DuPont and TD Bank were among the 517 businesses nationally given a perfect score of 100 and named “Best Places to Work for LGBT Equality.” Among the national companies that were ranked tops were Wal-Mart Stores, Apple, General Motors, Ford Motor Co., CVS Health, Verizon Communications and Fannie Mae.
Only three other Delaware companies were ranked – Navient and AstraZeneca were given 90 scores. Sallie Mae, with a score of 35, was dinged for not having prohibitions on discrimination based on gender identity or expression for all of its operations, not assuring their contractors and vendors have prohibitions, having benefit parity for only some of its benefits, not offering transgender-inclusive health coverage or “firm-wide organizational competency programs,” and either not positively engaging the LGBTQ community outside the company or not having internal guidelines that prohibit donations to non-religious groups with explicit policies of discrimination against LGBTQ people.

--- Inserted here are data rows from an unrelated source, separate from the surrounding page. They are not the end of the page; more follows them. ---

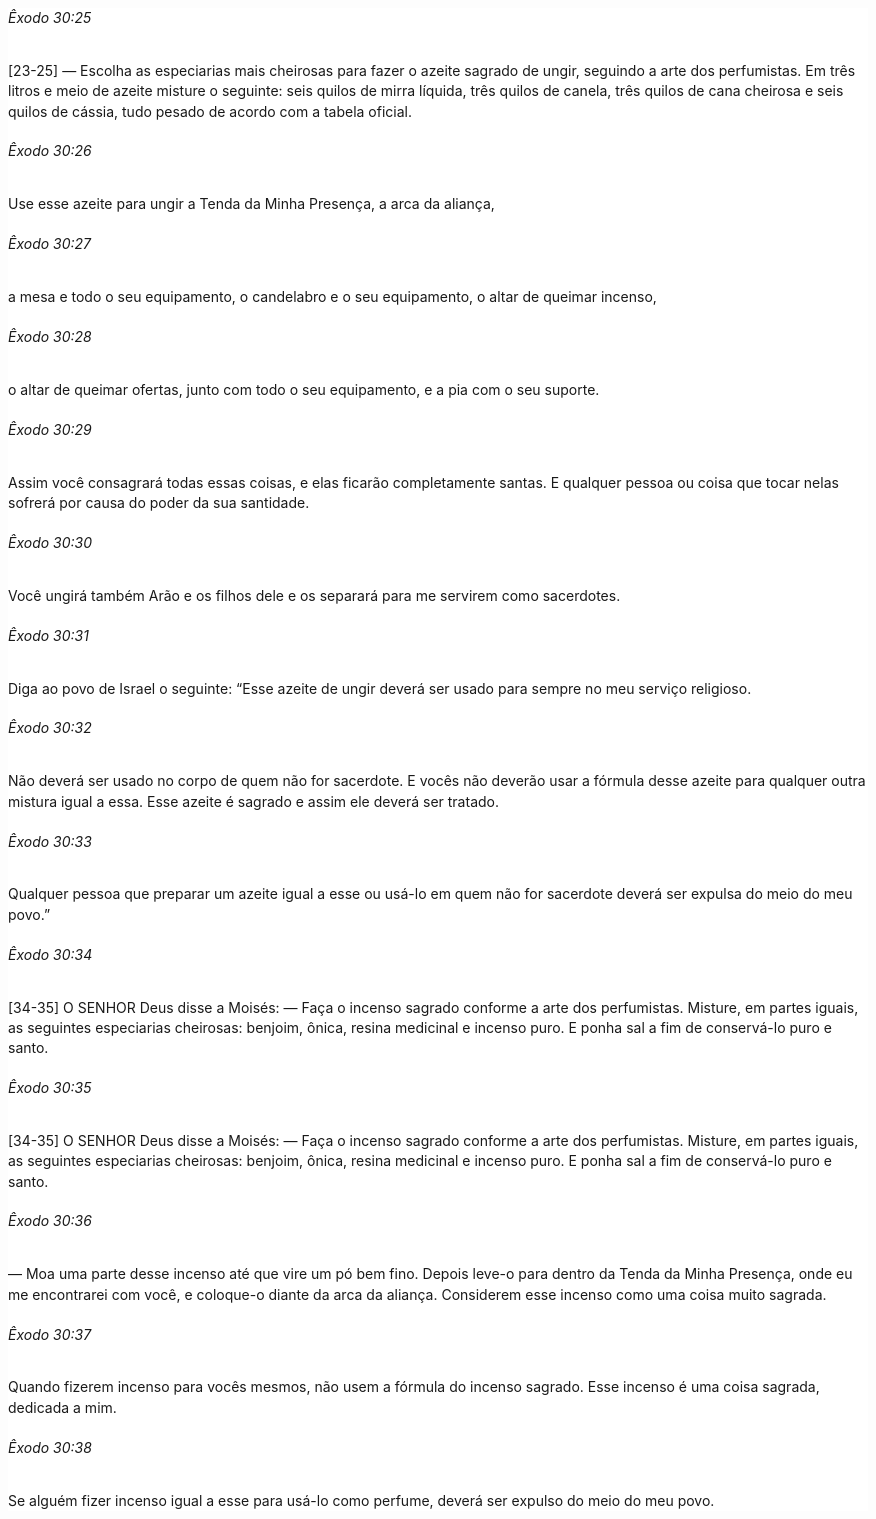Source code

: ###### Êxodo 30:25

[23-25] — Escolha as especiarias mais cheirosas para fazer o azeite sagrado de ungir, seguindo a arte dos perfumistas. Em três litros e meio de azeite misture o seguinte: seis quilos de mirra líquida, três quilos de canela, três quilos de cana cheirosa e seis quilos de cássia, tudo pesado de acordo com a tabela oficial.

###### Êxodo 30:26

Use esse azeite para ungir a Tenda da Minha Presença, a arca da aliança,

###### Êxodo 30:27

a mesa e todo o seu equipamento, o candelabro e o seu equipamento, o altar de queimar incenso,

###### Êxodo 30:28

o altar de queimar ofertas, junto com todo o seu equipamento, e a pia com o seu suporte.

###### Êxodo 30:29

Assim você consagrará todas essas coisas, e elas ficarão completamente santas. E qualquer pessoa ou coisa que tocar nelas sofrerá por causa do poder da sua santidade.

###### Êxodo 30:30

Você ungirá também Arão e os filhos dele e os separará para me servirem como sacerdotes.

###### Êxodo 30:31

Diga ao povo de Israel o seguinte: “Esse azeite de ungir deverá ser usado para sempre no meu serviço religioso.

###### Êxodo 30:32

Não deverá ser usado no corpo de quem não for sacerdote. E vocês não deverão usar a fórmula desse azeite para qualquer outra mistura igual a essa. Esse azeite é sagrado e assim ele deverá ser tratado.

###### Êxodo 30:33

Qualquer pessoa que preparar um azeite igual a esse ou usá-lo em quem não for sacerdote deverá ser expulsa do meio do meu povo.”

###### Êxodo 30:34

[34-35] O SENHOR Deus disse a Moisés: — Faça o incenso sagrado conforme a arte dos perfumistas. Misture, em partes iguais, as seguintes especiarias cheirosas: benjoim, ônica, resina medicinal e incenso puro. E ponha sal a fim de conservá-lo puro e santo.

###### Êxodo 30:35

[34-35] O SENHOR Deus disse a Moisés: — Faça o incenso sagrado conforme a arte dos perfumistas. Misture, em partes iguais, as seguintes especiarias cheirosas: benjoim, ônica, resina medicinal e incenso puro. E ponha sal a fim de conservá-lo puro e santo.

###### Êxodo 30:36

— Moa uma parte desse incenso até que vire um pó bem fino. Depois leve-o para dentro da Tenda da Minha Presença, onde eu me encontrarei com você, e coloque-o diante da arca da aliança. Considerem esse incenso como uma coisa muito sagrada.

###### Êxodo 30:37

Quando fizerem incenso para vocês mesmos, não usem a fórmula do incenso sagrado. Esse incenso é uma coisa sagrada, dedicada a mim.

###### Êxodo 30:38

Se alguém fizer incenso igual a esse para usá-lo como perfume, deverá ser expulso do meio do meu povo.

“We are committed to and value diversity, not only internally but also extending to those with whom we do business. We provide the same competitive benefits offerings to all classes of benefit-eligible employees and coverage includes same-sex spouse and same-sex domestic partnerships. Also, our policies protect against gender identity and sexual orientation discrimination which it doesn’t appear that was captured in the report,” said Richard Castellano, spokesman for Sallie Mae.
Ratings were based on the foundation’s own survey, which some companies did not return, business foundations’ gifts to anti-LGBTQ groups, accounts of allegations of discrimination, individuals’ and unofficial LGBTQ employee groups’ reports, and the foundation’s 11-year-old Workplace Project, which maintains a database of business policies that affect LGBTQ workers and their families. Of the 2,106 businesses invited to take part in the survey, 750 submitted surveys and 887 were rated.
Gender identity is now part of non-discrimination policies at 82 percent of Fortune 500 companies, according to the report, and 387 major employers have adopted supportive inclusion guidelines for transgender workers who are transitioning.